The CAC issued the Children’s Provisions, which took effect on October 1, 2019. According to the Children’s Provisions, no organization or individual is allowed to produce, release or disseminate information that infringes upon the personal information security of children under 14. Network operators collecting, storing, using, transferring or disclosing children’s personal information are required to enact special protections for this information.
The Announcement of Launching Special Crackdown Against Illegal Collection and Use of Personal Information by Apps was issued with effect on January 23, 2019, and commenced a coordinated effort among the CAC, the MIIT, the Ministry of Public Security and the SAMR to combat the illegal collection and use of personal information by mobile apps throughout the PRC. On October 31, 2019, the MIIT issued the Notice on the Special Rectification of Apps Infringing Users’ Rights and Interests, pursuant to which app providers were required to promptly rectify issues the MIIT designated as infringing app users’ rights such as collecting personal information in violation of PRC regulations and setting obstacles for user account deactivation. On July 22, 2020, MIIT issued the Notice on Carrying out Special Rectification Actions in Depth against the Infringement upon Users’ Rights and Interests by Apps to rectify the following problems (i) illegal processing of personal information of users by the APP and the SDK; (ii) the conduct of setting up obstacles and frequently harassing users; (iii) cheating and misleading users; and (iv) inadequate implementation of application distribution platforms’ responsibilities. On March 12, 2021, CAC, MIIT, MPS and SAMR jointly issued the Rules on the Scope of Necessary Personal Information for Common Types of Mobile Internet Applications to further provides guidance of “essential personal information” for different types of mobile apps, with effect on May 1, 2021, pursuant to which mobile apps shall not deny user access to apps’ basic functional services in case that the users want to opt to not provide non-essential personal information.
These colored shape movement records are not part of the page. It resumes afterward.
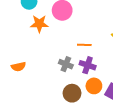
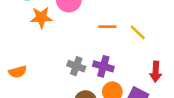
orange line: (84, 45) -> (107, 27), moved

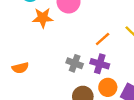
orange line: (107, 27) -> (103, 39), moved, turned -42

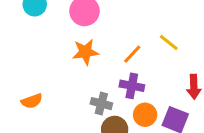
orange star: (43, 18) -> (85, 52), moved
gray cross: (75, 63) -> (101, 104), moved

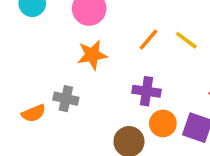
orange line: (132, 54) -> (148, 40), moved
gray cross: (101, 104) -> (66, 99), moved

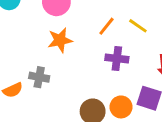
purple cross: (146, 91) -> (117, 59), moved
orange circle: (163, 123) -> (121, 107), moved

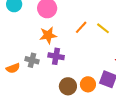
purple cross: (117, 59) -> (56, 56), moved

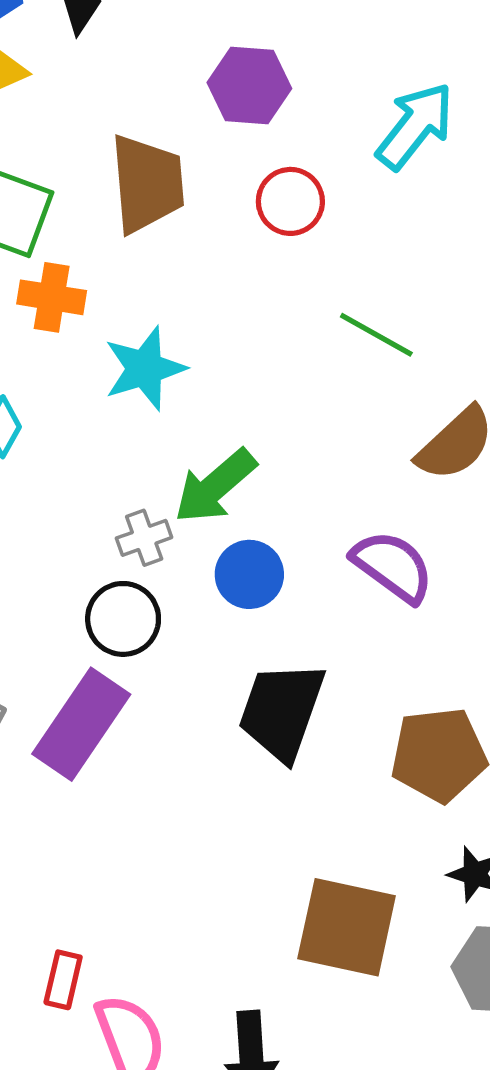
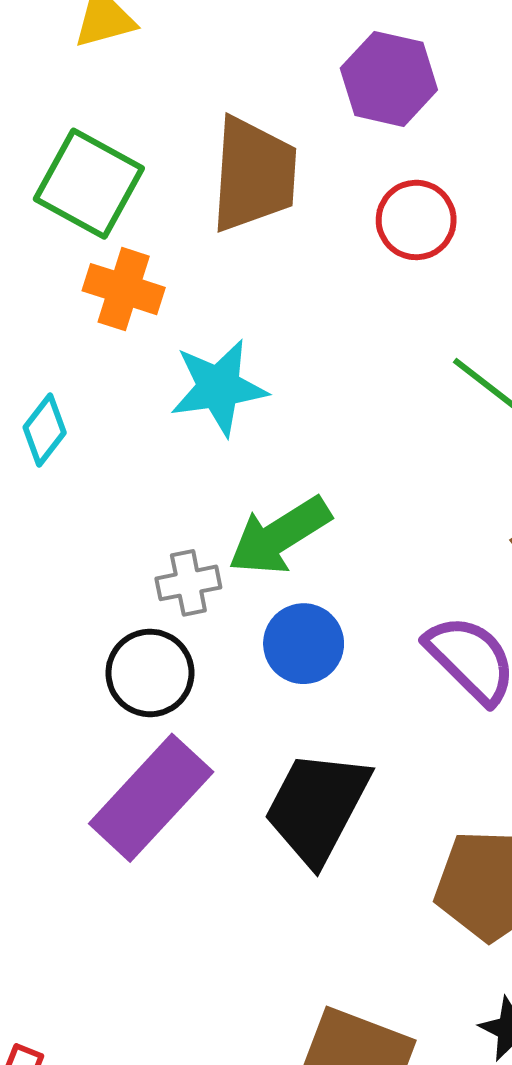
purple rectangle: (81, 724) -> (151, 798), moved

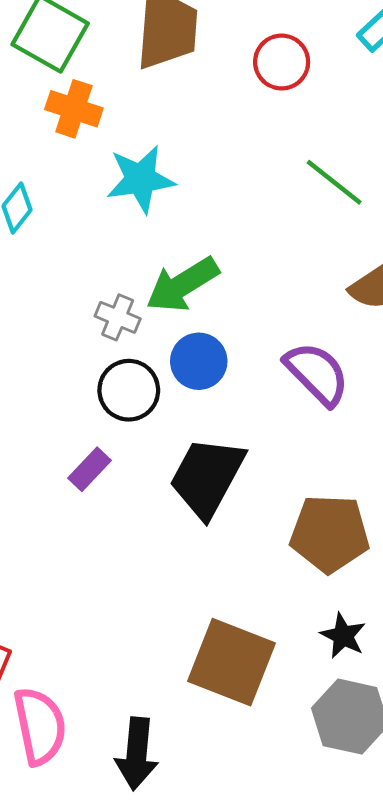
gray cross: (188, 583) -> (118, 317), turned 33
black circle: (150, 673) -> (129, 390), moved
purple rectangle: (151, 798) -> (90, 469), size x0.5

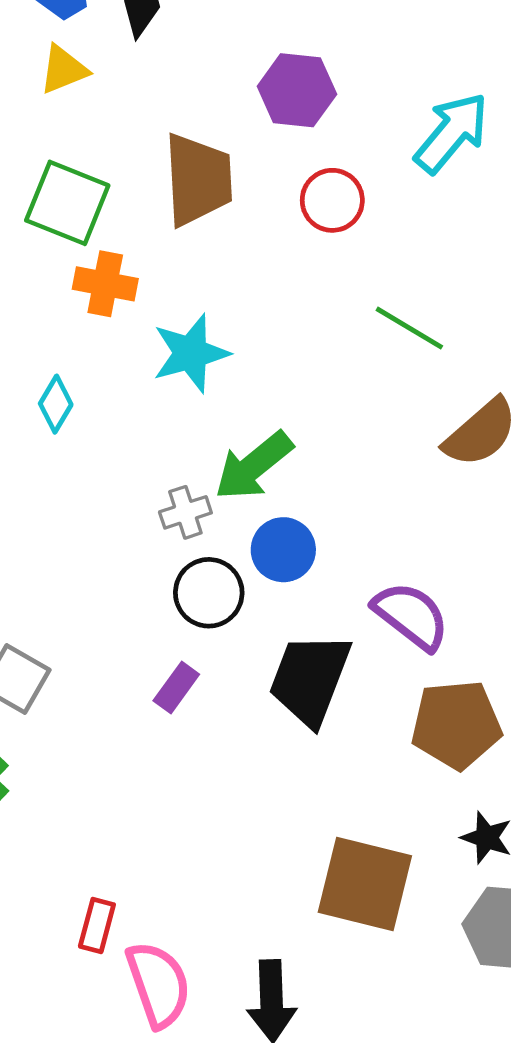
gray cross: (118, 317) -> (185, 512), turned -33
purple semicircle: (317, 374) -> (411, 616), moved

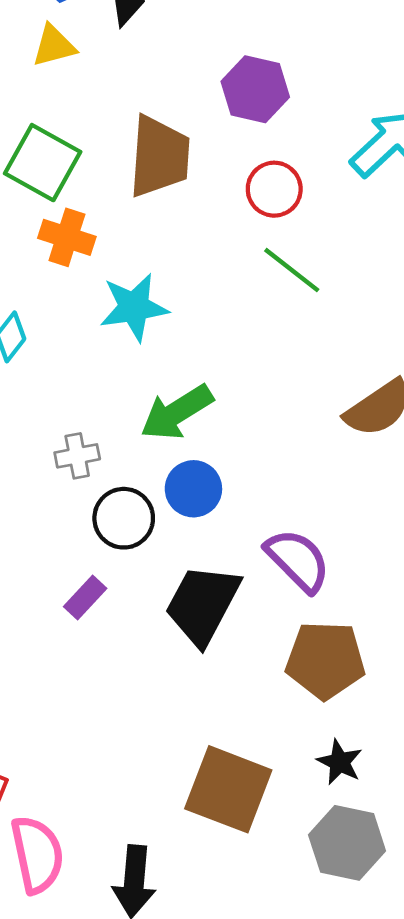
green line: (409, 328) -> (292, 270), moved
gray cross: (185, 512) -> (77, 456), moved

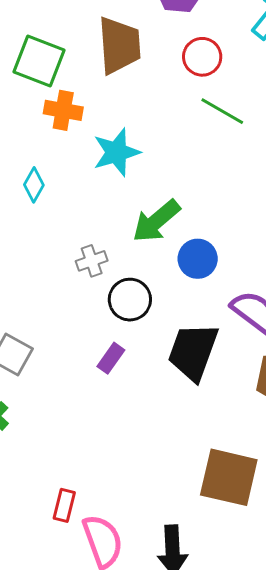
blue circle: (193, 489) -> (198, 259), moved

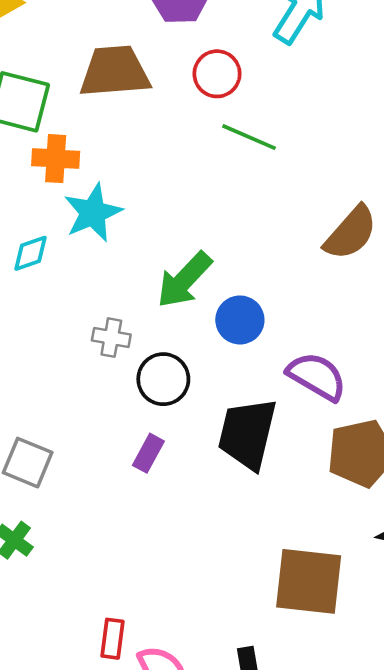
brown trapezoid: (119, 45) -> (115, 72), turned -84
cyan star: (116, 152) -> (93, 213), moved
cyan diamond: (34, 185) -> (30, 253), turned 48
gray cross: (92, 261) -> (111, 338), turned 36

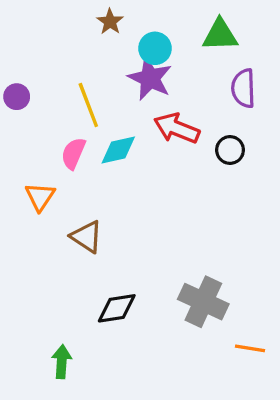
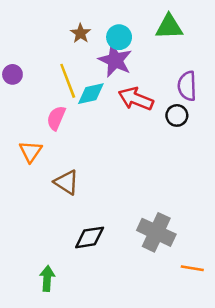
brown star: (110, 22) -> (81, 33), moved
purple semicircle: (243, 88) -> (187, 86), moved
cyan diamond: (118, 150) -> (91, 94), moved

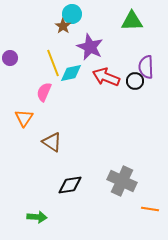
cyan circle: (119, 37) -> (72, 14), moved
black circle: (177, 115) -> (135, 81), moved
green arrow: (47, 279) -> (37, 217), turned 90

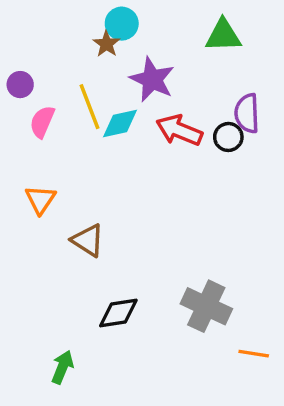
purple circle: (10, 58) -> (20, 85), moved
pink semicircle: (44, 92) -> (42, 122), moved
green arrow: (37, 217) -> (62, 367), turned -72

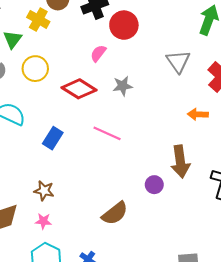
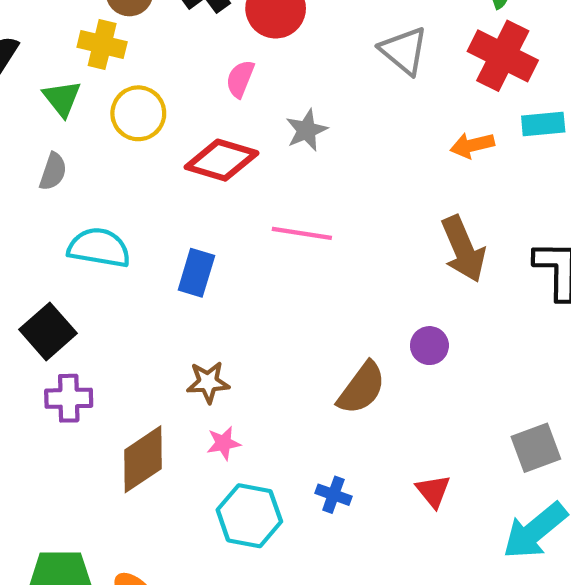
yellow circle: (35, 69) -> (138, 113), moved
purple circle: (154, 185) -> (429, 346), moved

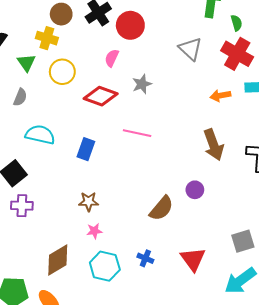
brown diamond: (143, 459) -> (58, 260), moved
red triangle: (433, 491) -> (193, 259), size x1.5

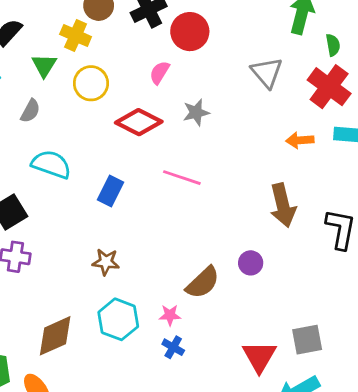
pink star: (94, 231) -> (170, 315), moved
red triangle: (193, 259) -> (259, 356), moved
cyan hexagon: (105, 266) -> (118, 319), moved

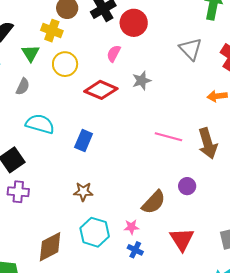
pink line: (182, 178) -> (168, 137), moved
red triangle: (259, 356) -> (182, 239), moved

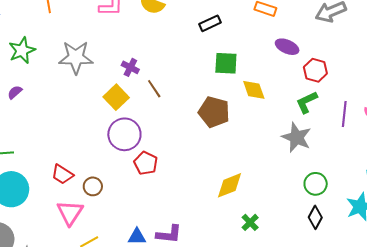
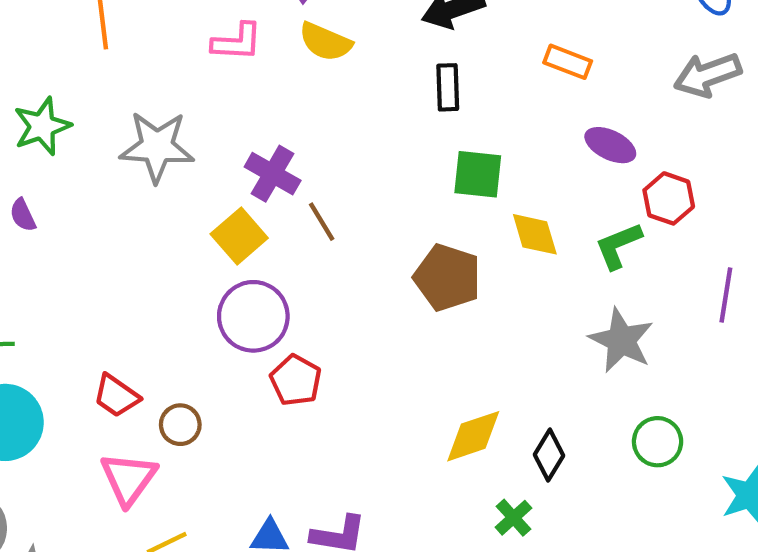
black rectangle: (210, 23) -> (448, 87), turned -70
purple cross: (130, 67) -> (273, 174), size x1.4
purple semicircle: (15, 92) -> (23, 215), turned -77
green L-shape: (307, 102) -> (618, 246), moved
black diamond: (315, 217) -> (549, 455), moved

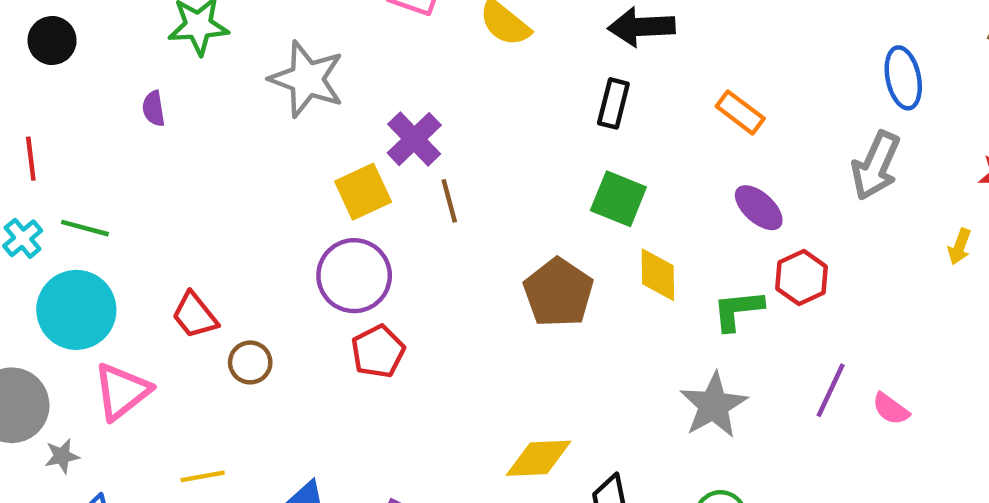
gray arrow: (708, 75) -> (876, 166), turned -62
pink triangle: (129, 479) -> (122, 391), moved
On October 21, 2019, the Supreme People’s Court and the Supreme People’s Procuratorate jointly issued the Fa Shi No. 15, which became effective on November 1, 2019. The Fa Shi No. 15 interpreted several issues concerning the application of law in handling criminal cases such as refusing to fulfil the obligation of managing the security of information networks, illegally using information networks and assisting in criminal activities committed through information networks, in accordance with the Criminal Law of the PRC and the Criminal Procedure Law of the PRC.